Kim Murphy Los Angeles Times

Amid a growing Arab determination to back out of nuclear nonproliferation commitments unless Israel abandons its atomic program, Defense Secretary William J. Perry warned Sunday that the possibility of a “rogue nation” or terrorist acquiring a nuclear bomb is “one of the most serious threats facing the world today.”

Ending two days of meetings in Egypt at the beginning of his first tour through the Middle East, Perry said he is urging both Arab nations and Israel to sign an extension of the international Nuclear Non-proliferation Treaty, or NPT, when it comes up for review in March.

The fear that nuclear weapons-control programs could be unraveling in the Middle East in the face of a stalemate in peace talks between Israel and Syria is a key theme in Perry’s talks with Egyptian President Hosni Mubarak and Israeli Prime Minister Yitzhak Rabin.

“When I met with President Mubarak yesterday, when I meet with Prime Minister Rabin this afternoon, I will be urging both of these leaders to support extension of that non-proliferation treaty,” Perry said Sunday.

“It is, I believe, one of the most serious security threats facing the world today: the danger that a rogue nation or a terrorist will get their hands on one, five or a dozen weapons and threaten the world with them.”

Arab nations, frustrated at Israel’s continuing nuclear development program at a time when most Arabs have committed to non-proliferation, have signaled they will no longer participate in the treaty without Israel joining in.

Arab League officials said that Egypt, Iraq, Libya, Saudi Arabia and Syria - the engines of policy in the Arab world - have all committed not to sign an extension without Israel’s participation.

Israel, which never signed the NPT, is thought to have about 200 nuclear warheads, although it refuses to acknowledge a weapons program. Israeli leaders have said they will be ready to discuss non-proliferation only after there is a comprehensive peace agreement, including Syria, in the Middle East.

The controversy comes at a particularly dangerous time.
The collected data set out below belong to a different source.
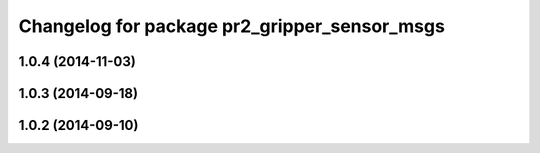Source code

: ^^^^^^^^^^^^^^^^^^^^^^^^^^^^^^^^^^^^^^^^^^^^^
Changelog for package pr2_gripper_sensor_msgs
^^^^^^^^^^^^^^^^^^^^^^^^^^^^^^^^^^^^^^^^^^^^^

1.0.4 (2014-11-03)
------------------

1.0.3 (2014-09-18)
------------------

1.0.2 (2014-09-10)
------------------
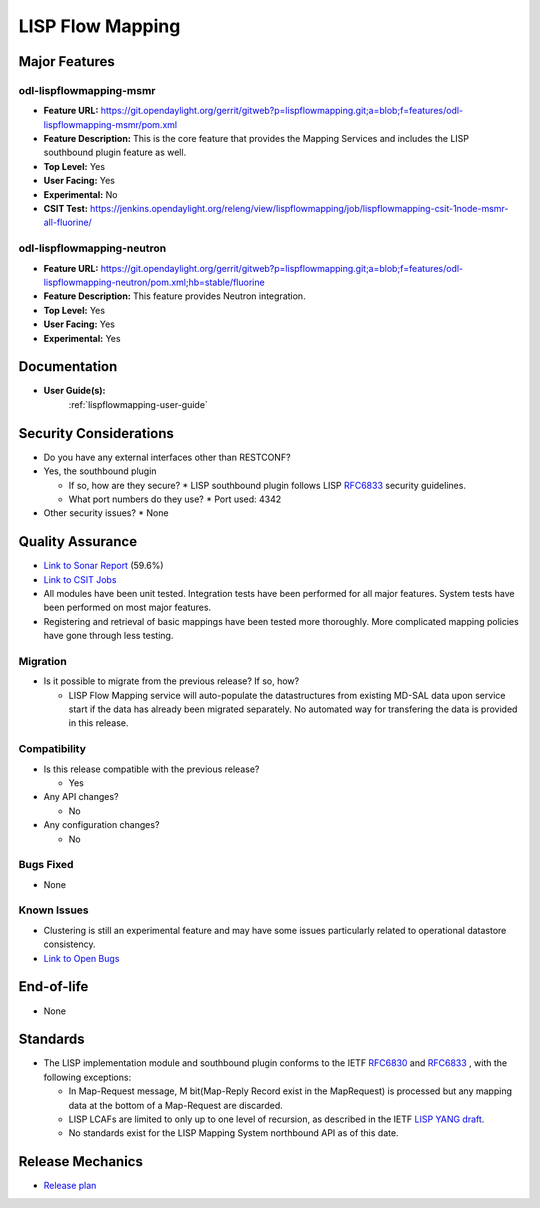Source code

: =================
LISP Flow Mapping
=================

Major Features
==============

odl-lispflowmapping-msmr
------------------------

* **Feature URL:** https://git.opendaylight.org/gerrit/gitweb?p=lispflowmapping.git;a=blob;f=features/odl-lispflowmapping-msmr/pom.xml
* **Feature Description:**  This is the core feature that provides the Mapping Services and includes the LISP southbound plugin feature as well.
* **Top Level:** Yes
* **User Facing:** Yes
* **Experimental:** No
* **CSIT Test:** https://jenkins.opendaylight.org/releng/view/lispflowmapping/job/lispflowmapping-csit-1node-msmr-all-fluorine/

odl-lispflowmapping-neutron
---------------------------

* **Feature URL:** https://git.opendaylight.org/gerrit/gitweb?p=lispflowmapping.git;a=blob;f=features/odl-lispflowmapping-neutron/pom.xml;hb=stable/fluorine
* **Feature Description:**  This feature provides Neutron integration.
* **Top Level:** Yes
* **User Facing:** Yes
* **Experimental:** Yes

Documentation
=============

* **User Guide(s):**
    :ref:`lispflowmapping-user-guide`

Security Considerations
=======================

* Do you have any external interfaces other than RESTCONF?
* Yes, the southbound plugin

  * If so, how are they secure?
    * LISP southbound plugin follows LISP `RFC6833 <https://tools.ietf.org/html/rfc6833>`_ security guidelines.

  * What port numbers do they use?
    * Port used: 4342

* Other security issues?
  * None

Quality Assurance
=================

* `Link to Sonar Report <https://sonar.opendaylight.org/dashboard?id=org.opendaylight.lispflowmapping%3Alispflowmapping-all>`_ (59.6%)
* `Link to CSIT Jobs <https://jenkins.opendaylight.org/releng/view/lispflowmapping/>`_
* All modules have been unit tested. Integration tests have been performed for all major features. System tests have been performed on most major features.
* Registering and retrieval of basic mappings have been tested more thoroughly. More complicated mapping policies have gone through less testing.


Migration
---------

* Is it possible to migrate from the previous release? If so, how?

  * LISP Flow Mapping service will auto-populate the datastructures from existing MD-SAL data upon service start if the data has already been migrated separately. No automated way for transfering the data is provided in this release.

Compatibility
-------------

* Is this release compatible with the previous release?

  * Yes

* Any API changes?

  * No

* Any configuration changes?

  * No

Bugs Fixed
----------

* None

Known Issues
------------

* Clustering is still an experimental feature and may have some issues particularly related to operational datastore consistency.

* `Link to Open Bugs <https://jira.opendaylight.org/projects/LISPMAP/issues/>`_

End-of-life
===========

* None

Standards
=========

* The LISP implementation module and southbound plugin conforms to the IETF `RFC6830 <https://tools.ietf.org/html/rfc6830>`_ and `RFC6833 <https://tools.ietf.org/html/rfc6833>`_ , with the following exceptions:

  - In Map-Request message, M bit(Map-Reply Record exist in the MapRequest) is processed but any mapping data at the bottom of a Map-Request are discarded.
  - LISP LCAFs are limited to only up to one level of recursion, as described in the IETF `LISP YANG draft <https://tools.ietf.org/html/draft-ietf-lisp-yang-07>`_.
  - No standards exist for the LISP Mapping System northbound API as of this date.

Release Mechanics
=================

* `Release plan <https://docs.opendaylight.org/en/stable-neon/release-process/release-schedule.html>`_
Iran is thought to be as little as five years away from developing a nuclear bomb, and Arab leaders have not ruled out the possibility of new weapons programs elsewhere in the Middle East.

“If Israel does not sign, I would expect you to see other countries beginning to seek the nuclear bomb. It will not be an exclusive privilege for one country forever. Remember, nuclear war will eliminate Israel from the map, but it will not eliminate the Arab nation from the map,” Adnan Omran, deputy secretary general of the Arab League, said in an interview.

“Don’t expect any country which is really fearing another country not to resort to all means of self-defense,” added Omran, a Syrian. “If they (Israelis) have a nuclear bomb, you have to seek a nuclear bomb, whether secretly or not.”

Until now, all Arab countries except the United Arab Emirates, Oman and Djibouti have signed the NPT, and none of those nations has nuclear development programs.

Algeria and Egypt both have nuclear research reactors but are not believed to have moved forward with weapons development. Iraq’s formative weapons program was cut short by the 1991 Persian Gulf war and international sanctions, and Iran remains the most worrysome new nuclear development point in the Middle East.